● **Tasks for this exercise**
**1.** According to the Clari5 article, which firm led the company's Series A round in January 2011, and how much was raised?
**2.** The Clari5 article says independent industry publications reported on the company during the decade after 2014. What does the article give as the grounds for that coverage?
**3.** Resume the Clari5 article after its final sentence and keep writing in the same encyclopedic style.

Clari5 (CustomerXPs)
- Industry: Software; Fintech;
- Founded: 2006
- Headquarters: Bengaluru, Karnataka, India
- Key people: Rivi Varghese (Co-founder, CEO); Aditya Lal (Co-founder, CTO); Balaji Suryanarayana (Co-founder, COO);
- Number of employees: 200 (2025)
- Website: www.clari5.com

= Clari5 =

Software company

CustomerXPs Software Private Limited, doing business as Clari5, is an Indian financial technology company based in Bengaluru, India. The company develops software for enterprise fraud management, anti-money laundering (AML), transaction monitoring and financial crime risk management for banks and other financial institutions. The company was founded in 2006, and acquired by Perfios in February 2025.

==History==
Clari5 (CustomerXPs) was founded in 2006 by Rivi Varghese, Aditya Lal, Balaji Suryanarayana, and Sandhya V. In 2008, the company received early investment (approximately $1 million) from former Infosys executive Sharad Hegde. In January 2011, CustomerXPs raised $4 million in Series A funding from JAFCO Asia. CustomerXPs also received support from Microsoft Accelerator.

The company introduced the Clari5 product brand in 2012. In 2014, it released Clari5 Sherlock as a fraud detection system using big data analytics. It expanded its portfolio for fraud detection and financial crime management, and during the following decade was reported on in independent industry publications for its deployments in banking and its focus on real-time fraud detection and AML technologies.

In January 2025, Punjab National Bank became the first bank to implement I4C's National Cybercrime Reporting Portal (NCRP) using Clari5's real-time NCRP integration platform.

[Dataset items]
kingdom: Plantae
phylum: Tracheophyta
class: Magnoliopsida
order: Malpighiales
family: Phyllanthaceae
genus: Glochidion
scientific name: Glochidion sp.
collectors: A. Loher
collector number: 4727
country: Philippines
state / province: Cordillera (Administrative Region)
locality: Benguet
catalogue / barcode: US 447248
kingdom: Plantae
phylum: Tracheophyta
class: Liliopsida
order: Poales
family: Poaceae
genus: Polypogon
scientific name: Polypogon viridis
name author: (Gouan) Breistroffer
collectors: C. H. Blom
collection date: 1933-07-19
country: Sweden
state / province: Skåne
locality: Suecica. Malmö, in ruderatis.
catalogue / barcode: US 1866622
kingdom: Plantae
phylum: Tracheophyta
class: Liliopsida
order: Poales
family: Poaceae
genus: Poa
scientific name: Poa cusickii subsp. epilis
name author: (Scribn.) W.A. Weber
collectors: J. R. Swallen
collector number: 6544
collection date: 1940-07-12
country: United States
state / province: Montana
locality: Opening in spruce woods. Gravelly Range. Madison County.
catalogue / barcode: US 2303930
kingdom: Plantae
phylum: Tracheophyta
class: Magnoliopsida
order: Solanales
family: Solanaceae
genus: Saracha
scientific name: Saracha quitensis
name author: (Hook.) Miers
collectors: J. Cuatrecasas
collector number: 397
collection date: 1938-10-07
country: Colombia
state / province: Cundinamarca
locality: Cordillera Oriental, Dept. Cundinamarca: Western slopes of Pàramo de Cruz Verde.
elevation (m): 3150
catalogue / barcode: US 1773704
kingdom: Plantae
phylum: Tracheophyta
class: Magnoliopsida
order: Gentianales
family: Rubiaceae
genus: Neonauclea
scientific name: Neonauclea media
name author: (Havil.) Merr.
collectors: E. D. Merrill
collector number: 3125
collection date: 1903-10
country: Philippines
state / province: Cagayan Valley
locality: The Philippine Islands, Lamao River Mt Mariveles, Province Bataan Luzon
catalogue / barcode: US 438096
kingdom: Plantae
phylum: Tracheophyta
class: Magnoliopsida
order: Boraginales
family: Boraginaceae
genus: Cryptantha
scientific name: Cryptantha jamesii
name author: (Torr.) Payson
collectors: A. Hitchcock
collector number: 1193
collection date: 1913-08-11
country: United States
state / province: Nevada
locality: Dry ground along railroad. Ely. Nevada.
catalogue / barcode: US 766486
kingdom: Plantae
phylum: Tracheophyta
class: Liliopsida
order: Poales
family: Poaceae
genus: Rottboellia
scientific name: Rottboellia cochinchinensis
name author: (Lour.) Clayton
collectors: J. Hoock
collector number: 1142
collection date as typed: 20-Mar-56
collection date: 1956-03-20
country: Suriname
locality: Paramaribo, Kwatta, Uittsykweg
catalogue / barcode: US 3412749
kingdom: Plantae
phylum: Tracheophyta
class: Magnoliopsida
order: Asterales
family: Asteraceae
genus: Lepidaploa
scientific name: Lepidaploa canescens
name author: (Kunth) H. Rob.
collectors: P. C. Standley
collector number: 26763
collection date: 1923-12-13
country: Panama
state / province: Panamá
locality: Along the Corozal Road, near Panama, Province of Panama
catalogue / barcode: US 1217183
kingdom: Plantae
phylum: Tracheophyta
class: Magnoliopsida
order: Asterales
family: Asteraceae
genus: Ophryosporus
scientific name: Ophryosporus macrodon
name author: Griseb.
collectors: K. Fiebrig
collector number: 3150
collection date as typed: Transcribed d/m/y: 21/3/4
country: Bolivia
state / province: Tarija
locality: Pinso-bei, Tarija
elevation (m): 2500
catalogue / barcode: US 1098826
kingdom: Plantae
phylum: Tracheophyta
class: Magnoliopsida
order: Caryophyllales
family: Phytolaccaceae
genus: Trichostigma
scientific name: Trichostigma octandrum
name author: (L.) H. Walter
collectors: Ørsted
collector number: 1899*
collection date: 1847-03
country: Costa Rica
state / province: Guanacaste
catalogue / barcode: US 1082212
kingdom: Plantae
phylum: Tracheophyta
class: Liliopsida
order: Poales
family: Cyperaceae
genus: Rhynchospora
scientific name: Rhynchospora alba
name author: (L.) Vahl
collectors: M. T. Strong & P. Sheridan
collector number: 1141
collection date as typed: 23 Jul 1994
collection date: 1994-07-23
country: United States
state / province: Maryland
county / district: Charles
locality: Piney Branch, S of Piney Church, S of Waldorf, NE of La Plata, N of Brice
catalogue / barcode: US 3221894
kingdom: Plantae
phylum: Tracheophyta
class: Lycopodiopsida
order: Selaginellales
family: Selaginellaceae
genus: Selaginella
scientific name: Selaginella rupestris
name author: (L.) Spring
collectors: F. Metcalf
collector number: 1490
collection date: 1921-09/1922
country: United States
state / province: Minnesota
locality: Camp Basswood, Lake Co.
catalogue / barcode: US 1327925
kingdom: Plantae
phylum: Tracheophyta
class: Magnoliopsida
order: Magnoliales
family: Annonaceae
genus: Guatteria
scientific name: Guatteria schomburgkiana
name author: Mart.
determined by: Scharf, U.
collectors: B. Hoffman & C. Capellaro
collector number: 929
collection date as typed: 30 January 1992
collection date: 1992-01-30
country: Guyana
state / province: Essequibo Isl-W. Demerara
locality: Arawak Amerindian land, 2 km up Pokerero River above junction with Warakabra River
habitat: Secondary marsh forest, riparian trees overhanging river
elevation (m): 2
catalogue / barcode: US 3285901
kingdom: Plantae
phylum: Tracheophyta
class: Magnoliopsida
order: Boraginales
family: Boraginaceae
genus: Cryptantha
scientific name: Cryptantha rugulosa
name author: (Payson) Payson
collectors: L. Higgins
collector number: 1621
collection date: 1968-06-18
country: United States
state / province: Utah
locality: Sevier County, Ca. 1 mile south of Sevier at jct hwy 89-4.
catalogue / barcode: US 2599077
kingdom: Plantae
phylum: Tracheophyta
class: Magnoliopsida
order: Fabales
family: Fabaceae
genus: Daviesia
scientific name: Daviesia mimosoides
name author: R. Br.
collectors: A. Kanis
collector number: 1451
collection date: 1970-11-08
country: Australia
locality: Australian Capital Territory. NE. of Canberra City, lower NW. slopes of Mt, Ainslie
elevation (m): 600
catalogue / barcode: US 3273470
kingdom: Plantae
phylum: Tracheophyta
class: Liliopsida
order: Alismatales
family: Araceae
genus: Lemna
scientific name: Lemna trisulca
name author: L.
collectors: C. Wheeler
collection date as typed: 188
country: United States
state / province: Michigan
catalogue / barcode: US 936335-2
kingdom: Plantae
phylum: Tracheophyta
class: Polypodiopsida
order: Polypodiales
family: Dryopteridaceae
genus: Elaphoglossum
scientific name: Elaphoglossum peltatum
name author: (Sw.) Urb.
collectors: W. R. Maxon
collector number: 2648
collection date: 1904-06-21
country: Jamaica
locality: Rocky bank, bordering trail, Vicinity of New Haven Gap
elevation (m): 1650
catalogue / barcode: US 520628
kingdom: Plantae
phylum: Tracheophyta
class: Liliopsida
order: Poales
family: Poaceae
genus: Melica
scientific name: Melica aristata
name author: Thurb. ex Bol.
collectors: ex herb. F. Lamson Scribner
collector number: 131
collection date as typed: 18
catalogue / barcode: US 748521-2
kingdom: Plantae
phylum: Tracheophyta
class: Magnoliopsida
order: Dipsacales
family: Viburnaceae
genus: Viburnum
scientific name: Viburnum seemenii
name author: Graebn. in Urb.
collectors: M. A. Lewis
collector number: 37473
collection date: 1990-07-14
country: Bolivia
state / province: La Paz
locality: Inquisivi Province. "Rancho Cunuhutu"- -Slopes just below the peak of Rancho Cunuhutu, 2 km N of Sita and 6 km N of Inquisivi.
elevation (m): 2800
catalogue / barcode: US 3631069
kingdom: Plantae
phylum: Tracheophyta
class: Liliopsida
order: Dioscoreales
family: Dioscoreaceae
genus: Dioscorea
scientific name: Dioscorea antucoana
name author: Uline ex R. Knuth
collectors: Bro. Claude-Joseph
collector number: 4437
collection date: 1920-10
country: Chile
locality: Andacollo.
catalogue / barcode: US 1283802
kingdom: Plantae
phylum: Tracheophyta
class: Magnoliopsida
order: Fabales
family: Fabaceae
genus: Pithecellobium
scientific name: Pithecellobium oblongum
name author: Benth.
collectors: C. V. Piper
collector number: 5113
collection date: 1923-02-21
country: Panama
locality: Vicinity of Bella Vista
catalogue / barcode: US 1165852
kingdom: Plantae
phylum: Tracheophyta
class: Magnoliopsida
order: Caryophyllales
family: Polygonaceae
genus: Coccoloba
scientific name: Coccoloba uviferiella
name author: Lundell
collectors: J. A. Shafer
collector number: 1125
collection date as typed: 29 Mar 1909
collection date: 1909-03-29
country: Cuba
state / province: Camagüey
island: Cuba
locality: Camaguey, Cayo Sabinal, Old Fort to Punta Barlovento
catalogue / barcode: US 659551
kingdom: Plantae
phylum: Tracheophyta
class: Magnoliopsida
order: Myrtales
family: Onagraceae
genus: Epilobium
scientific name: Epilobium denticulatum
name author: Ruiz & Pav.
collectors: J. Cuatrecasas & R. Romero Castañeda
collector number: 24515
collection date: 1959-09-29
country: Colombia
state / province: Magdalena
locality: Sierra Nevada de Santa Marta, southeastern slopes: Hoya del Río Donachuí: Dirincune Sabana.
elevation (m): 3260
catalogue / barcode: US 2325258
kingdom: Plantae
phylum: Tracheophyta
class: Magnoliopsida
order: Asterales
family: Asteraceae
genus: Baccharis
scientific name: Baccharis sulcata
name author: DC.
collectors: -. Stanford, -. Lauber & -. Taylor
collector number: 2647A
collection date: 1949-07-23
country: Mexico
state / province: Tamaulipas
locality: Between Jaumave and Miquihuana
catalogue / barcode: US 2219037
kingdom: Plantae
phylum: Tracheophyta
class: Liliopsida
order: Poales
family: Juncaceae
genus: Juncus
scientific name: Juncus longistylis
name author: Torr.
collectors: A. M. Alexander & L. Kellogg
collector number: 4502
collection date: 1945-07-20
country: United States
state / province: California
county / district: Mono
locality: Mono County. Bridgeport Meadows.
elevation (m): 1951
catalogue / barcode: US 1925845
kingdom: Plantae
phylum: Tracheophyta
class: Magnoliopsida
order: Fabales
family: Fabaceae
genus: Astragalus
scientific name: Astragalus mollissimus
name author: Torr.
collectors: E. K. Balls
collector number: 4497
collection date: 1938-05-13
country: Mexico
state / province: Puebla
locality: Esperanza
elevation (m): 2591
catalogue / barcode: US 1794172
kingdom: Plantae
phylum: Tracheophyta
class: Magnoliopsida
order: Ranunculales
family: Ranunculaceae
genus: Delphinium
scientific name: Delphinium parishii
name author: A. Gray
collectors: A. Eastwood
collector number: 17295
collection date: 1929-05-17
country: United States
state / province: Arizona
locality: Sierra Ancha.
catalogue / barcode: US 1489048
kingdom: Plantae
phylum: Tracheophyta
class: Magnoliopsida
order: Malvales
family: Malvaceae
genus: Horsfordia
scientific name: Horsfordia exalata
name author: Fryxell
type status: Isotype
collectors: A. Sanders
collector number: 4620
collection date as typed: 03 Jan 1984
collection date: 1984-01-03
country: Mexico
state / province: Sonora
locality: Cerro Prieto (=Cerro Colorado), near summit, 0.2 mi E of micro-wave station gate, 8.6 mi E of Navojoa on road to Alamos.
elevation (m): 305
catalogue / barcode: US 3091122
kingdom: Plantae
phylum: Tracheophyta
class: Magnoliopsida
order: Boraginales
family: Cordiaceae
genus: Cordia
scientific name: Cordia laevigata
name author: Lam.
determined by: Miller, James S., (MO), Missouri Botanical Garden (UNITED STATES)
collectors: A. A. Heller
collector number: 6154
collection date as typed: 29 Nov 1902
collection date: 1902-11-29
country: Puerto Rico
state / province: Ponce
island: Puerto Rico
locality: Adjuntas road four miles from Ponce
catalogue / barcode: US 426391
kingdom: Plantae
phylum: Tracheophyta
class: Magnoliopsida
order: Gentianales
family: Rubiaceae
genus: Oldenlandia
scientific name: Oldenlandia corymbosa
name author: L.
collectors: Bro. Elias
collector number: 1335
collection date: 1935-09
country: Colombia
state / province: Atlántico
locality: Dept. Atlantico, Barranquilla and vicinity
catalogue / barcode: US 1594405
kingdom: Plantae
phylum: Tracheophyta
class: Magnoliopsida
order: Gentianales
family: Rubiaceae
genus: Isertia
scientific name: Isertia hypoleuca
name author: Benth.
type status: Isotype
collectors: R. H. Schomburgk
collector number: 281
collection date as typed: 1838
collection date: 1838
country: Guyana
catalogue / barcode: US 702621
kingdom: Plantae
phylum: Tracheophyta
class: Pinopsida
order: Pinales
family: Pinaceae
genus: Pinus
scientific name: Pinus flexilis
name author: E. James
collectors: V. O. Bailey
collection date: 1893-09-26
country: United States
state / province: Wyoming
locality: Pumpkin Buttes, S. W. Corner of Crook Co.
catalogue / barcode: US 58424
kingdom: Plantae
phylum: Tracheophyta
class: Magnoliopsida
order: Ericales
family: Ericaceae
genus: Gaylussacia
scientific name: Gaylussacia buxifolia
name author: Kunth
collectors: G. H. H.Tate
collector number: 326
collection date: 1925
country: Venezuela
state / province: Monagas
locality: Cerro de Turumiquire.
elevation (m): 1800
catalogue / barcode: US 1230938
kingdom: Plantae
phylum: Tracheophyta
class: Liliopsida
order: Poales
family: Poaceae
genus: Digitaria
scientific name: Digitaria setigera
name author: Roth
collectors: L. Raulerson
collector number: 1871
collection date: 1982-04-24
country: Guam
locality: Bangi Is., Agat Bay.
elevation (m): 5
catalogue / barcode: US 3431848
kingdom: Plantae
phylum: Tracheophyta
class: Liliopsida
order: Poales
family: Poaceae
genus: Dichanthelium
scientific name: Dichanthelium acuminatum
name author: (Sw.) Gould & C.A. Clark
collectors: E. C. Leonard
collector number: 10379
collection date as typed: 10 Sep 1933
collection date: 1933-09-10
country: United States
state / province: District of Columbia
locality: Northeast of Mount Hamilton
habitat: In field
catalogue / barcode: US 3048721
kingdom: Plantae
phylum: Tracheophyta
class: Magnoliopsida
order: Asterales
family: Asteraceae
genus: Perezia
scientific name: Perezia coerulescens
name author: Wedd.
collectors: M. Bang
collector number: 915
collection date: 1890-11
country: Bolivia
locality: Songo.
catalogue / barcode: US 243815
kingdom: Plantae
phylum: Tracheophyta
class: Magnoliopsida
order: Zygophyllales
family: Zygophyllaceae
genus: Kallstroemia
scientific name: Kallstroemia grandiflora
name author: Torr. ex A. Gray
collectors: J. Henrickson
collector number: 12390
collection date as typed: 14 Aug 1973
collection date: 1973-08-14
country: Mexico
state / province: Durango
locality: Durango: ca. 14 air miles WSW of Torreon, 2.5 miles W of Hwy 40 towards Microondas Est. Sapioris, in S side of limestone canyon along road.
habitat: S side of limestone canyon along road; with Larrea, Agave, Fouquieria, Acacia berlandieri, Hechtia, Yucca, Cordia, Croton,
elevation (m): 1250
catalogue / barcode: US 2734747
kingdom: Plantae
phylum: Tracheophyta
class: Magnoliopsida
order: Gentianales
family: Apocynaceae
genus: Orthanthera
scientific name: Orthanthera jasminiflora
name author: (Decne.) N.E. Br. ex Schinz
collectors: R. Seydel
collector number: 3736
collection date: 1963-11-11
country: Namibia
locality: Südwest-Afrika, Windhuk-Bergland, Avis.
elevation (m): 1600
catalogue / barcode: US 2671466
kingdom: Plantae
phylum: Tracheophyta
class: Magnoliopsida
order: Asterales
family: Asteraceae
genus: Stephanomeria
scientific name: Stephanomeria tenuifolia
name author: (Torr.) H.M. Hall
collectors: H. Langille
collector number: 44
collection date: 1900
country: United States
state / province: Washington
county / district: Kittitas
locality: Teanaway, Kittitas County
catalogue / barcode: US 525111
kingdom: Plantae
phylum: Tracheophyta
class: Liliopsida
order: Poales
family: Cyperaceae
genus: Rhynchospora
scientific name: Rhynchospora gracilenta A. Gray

● **Task-by-task results**
**1.** JAFCO Asia, with $4 million.

**2.** The coverage focused on Clari5's deployments in banking. It also highlighted the company's emphasis on real-time fraud detection and anti-money laundering technologies.

**3.**
In February 2025, B2B SaaS company Perfios acquired Clari5. After the acquisition, Clari5 became a wholly owned subsidiary while maintaining independent operations. In May 2025, Mashreq Bank announced a partnership with Clari5 for a generative AI-powered fraud detection, prevention, and investigation platform called Clari5 Genie.

==Product==
Clari5 develops enterprise software used by financial institutions for fraud detection, anti–money laundering (AML), transaction monitoring, real-time, cross-channel monitoring, customer onboarding risk assessment. and financial crime risk management. Its software is designed to support real-time monitoring of payment channels, customer risk analysis and case investigation workflows. In 2025, the company introduced Clari5 Genie, a generative AI-based investigation assistant intended to support fraud analysts during alert review and case investigation.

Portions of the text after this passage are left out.